What an authenticated user can achieve

  1. A user can view all secrets, but can not view the credential pairs of blind secrets.

  2. A user can view all secret to service mappings.

  3. A user can create new revisions of a secret or blind secret.

  4. A user can create new revisions of a service mapping.

What compromise of an authenticated user’s computer can achieve

  1. Compromise of a user’s computer can give the attacker access to all actions achievable by the authenticated user.

What an unauthenticated local network attacker who can observe network traffic can achieve

  1. The passive attacker can learn which client IP addresses are using Confidant.

  2. The passive attacker can block access to Confidant.

  3. The passive attacker can observe the approximate size of secrets.

What an unauthenticated attacker from the Internet can achieve

Note: It’s highly suggested to run Confidant on a private network or VPN, rather than directly accessible on the internet.

  1. An attacker from the internet can DoS the Confidant server.

Web server threat model

Assumptions

  1. The web service is given the least amount of AWS IAM privilege allowed to run properly, as defined in the configuration guide.

  2. The web service is given only the network access necessary to run properly.

What an attacker can achieve through compromise of the Confidant web server

  1. An attacker who successfully compromises the Confidant flask server has full control of the service’s IAM credentials and can read secrets, corrupt or delete secrets, remap secrets to other services, manipulate web server logs, and modify KMS AUTH_KEY grants.
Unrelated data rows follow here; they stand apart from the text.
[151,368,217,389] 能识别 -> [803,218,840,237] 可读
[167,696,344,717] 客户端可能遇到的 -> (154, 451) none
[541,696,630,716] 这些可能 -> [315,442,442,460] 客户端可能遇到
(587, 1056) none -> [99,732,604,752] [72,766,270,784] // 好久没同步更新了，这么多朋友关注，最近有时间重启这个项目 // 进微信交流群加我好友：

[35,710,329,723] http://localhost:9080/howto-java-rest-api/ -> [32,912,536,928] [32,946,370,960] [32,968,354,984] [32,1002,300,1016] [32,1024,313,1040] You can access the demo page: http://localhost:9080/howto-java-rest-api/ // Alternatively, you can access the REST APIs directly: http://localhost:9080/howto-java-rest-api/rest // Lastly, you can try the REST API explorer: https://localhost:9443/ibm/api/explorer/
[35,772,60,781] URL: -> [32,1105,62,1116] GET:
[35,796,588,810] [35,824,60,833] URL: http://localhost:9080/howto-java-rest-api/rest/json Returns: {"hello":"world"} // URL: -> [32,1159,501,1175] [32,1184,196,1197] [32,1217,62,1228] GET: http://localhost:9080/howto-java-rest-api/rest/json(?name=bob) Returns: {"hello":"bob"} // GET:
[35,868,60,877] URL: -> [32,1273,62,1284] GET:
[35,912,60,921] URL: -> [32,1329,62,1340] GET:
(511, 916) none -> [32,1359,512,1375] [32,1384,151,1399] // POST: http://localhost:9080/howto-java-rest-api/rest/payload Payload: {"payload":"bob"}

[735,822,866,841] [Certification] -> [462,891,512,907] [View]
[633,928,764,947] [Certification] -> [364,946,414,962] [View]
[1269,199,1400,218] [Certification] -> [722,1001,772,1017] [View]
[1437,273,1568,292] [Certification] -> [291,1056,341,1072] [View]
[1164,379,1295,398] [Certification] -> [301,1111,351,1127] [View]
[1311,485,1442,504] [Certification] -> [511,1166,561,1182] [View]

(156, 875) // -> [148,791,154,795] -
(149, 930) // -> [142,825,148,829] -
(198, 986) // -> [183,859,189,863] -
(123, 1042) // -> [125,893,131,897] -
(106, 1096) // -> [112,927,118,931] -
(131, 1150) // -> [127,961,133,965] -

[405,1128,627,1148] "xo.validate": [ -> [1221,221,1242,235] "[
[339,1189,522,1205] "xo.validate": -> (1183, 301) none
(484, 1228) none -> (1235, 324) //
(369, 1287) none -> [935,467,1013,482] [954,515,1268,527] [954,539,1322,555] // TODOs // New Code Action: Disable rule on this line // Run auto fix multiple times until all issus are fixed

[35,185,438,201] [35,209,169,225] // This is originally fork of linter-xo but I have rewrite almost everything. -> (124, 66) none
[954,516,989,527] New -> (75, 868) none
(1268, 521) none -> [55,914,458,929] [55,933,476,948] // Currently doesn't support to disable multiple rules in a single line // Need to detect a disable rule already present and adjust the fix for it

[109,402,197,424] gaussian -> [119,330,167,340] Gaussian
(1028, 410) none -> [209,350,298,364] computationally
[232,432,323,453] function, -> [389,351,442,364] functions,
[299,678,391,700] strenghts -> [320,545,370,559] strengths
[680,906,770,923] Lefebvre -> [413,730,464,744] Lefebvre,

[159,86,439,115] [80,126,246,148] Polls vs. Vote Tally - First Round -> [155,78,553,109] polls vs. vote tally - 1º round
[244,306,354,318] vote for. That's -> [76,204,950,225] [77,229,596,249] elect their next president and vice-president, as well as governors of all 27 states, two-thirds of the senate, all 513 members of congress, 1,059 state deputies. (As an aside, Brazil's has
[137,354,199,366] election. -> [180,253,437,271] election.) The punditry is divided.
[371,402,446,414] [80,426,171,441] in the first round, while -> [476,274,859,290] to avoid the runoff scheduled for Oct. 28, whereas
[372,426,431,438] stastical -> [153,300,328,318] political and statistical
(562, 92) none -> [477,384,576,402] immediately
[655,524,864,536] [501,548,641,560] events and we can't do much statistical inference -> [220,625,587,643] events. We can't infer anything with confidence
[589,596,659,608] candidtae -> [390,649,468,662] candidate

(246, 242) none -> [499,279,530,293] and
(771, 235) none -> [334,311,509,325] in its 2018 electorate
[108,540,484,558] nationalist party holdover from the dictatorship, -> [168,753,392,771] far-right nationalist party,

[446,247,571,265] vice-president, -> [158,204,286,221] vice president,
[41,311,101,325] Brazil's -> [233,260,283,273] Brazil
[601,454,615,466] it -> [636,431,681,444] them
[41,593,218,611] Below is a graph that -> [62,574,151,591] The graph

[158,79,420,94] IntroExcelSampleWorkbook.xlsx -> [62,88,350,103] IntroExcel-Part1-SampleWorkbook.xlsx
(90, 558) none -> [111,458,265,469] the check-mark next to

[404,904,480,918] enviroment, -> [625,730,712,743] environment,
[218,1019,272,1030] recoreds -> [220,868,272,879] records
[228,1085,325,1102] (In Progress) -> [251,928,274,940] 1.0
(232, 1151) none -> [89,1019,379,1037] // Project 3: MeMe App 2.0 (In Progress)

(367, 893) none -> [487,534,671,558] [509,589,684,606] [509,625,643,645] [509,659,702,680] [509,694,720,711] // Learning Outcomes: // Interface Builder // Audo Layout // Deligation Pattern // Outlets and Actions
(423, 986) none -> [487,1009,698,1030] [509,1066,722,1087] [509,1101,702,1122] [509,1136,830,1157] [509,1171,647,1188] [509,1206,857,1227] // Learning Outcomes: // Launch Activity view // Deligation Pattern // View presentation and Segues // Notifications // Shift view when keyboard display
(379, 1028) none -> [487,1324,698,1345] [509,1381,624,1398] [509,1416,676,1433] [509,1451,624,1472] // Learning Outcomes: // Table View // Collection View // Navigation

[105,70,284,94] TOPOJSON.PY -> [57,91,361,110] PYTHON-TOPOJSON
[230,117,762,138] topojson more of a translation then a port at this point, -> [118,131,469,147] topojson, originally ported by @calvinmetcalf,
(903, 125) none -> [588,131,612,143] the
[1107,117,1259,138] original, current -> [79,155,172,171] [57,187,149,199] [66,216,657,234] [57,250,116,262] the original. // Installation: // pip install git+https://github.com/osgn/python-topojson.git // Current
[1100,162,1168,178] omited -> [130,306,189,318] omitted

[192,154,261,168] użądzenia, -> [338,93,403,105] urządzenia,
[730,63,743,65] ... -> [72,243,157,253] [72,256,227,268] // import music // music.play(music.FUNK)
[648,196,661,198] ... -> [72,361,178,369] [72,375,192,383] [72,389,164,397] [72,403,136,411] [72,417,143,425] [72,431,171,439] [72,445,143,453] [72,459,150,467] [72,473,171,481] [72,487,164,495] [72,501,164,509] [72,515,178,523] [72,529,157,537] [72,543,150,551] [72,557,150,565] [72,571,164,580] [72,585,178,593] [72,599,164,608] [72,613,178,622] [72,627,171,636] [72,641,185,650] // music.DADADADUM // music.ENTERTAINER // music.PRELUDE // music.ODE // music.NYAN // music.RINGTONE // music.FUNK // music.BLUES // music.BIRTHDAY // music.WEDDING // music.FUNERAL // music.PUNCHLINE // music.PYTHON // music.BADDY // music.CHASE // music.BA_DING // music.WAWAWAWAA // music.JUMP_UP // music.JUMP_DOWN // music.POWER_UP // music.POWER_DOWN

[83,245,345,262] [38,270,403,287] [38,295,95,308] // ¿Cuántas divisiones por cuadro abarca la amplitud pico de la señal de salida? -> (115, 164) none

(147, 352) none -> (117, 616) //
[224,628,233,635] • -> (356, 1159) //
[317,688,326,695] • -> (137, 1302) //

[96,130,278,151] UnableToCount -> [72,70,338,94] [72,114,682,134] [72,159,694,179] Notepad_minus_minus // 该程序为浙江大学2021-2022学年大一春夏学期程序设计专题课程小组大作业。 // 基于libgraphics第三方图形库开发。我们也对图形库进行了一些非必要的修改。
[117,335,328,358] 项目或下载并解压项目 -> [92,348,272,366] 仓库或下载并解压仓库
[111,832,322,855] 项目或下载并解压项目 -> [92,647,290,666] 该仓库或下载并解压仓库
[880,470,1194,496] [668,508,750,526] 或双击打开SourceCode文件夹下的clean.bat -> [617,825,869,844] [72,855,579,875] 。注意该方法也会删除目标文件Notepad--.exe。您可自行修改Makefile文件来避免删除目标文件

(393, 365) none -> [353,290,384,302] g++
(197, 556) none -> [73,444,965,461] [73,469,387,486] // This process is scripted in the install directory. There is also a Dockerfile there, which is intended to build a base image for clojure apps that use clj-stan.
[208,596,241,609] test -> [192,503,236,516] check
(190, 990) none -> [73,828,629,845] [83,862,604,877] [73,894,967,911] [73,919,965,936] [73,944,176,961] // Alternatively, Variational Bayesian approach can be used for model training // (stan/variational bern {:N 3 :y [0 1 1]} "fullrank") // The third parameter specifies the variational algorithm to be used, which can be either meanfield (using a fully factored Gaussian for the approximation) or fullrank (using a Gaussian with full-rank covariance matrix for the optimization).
The attacker can not read blind secrets that confidant’s IAM credentials do not allow access to.

Service client threat model

Assumptions

  1. IAM policy is properly configured for the KMS AUTH_KEY, if using KMS auth.

  2. IAM policy is properly configured for the S3 locations, if S3 auth is used.

  3. TLS with a valid trust is being used for http connections.

  4. IAM policy is properly configured for DynamoDB

What the service can achieve

  1. A service can retrieve the unencrypted secrets mapped to it.

  2. A service can read blind secrets mapped to it, assuming the service’s IAM policy allows it to decrypt the blind secrets.

What an attacker can achieve with a filesystem read vulnerability

Client management and storage of secrets is an implementation detail outside of the scope of the Confidant service itself, but the following threat models could apply.

  1. If a service is storing the authentication token on the filesystem, an attacker would be able to steal the token, which would give them the access level of the service for the lifetime of the token.

  2. If a service is storing the secrets on the filesystem unencrypted, an attacker would be able to steal the service secrets.

Storage threat model

Assumptions

  1. cryptography.io’s Fernet implementation is secure.

  2. KMS’s AES implementation is secure.

  3. Attackers don’t have access to the KMS master key.

What an attacker with DynamoDB access can achieve

  1. An attacker with full DynamoDB access can delete or corrupt all service and secrets.

  2. An attacker with full DynamoDB access could map secrets to other services.

  3. An attacker with read DynamoDB access can read service mapping data and the metadata (friendly name, modified date, modified by, etc.) of secrets.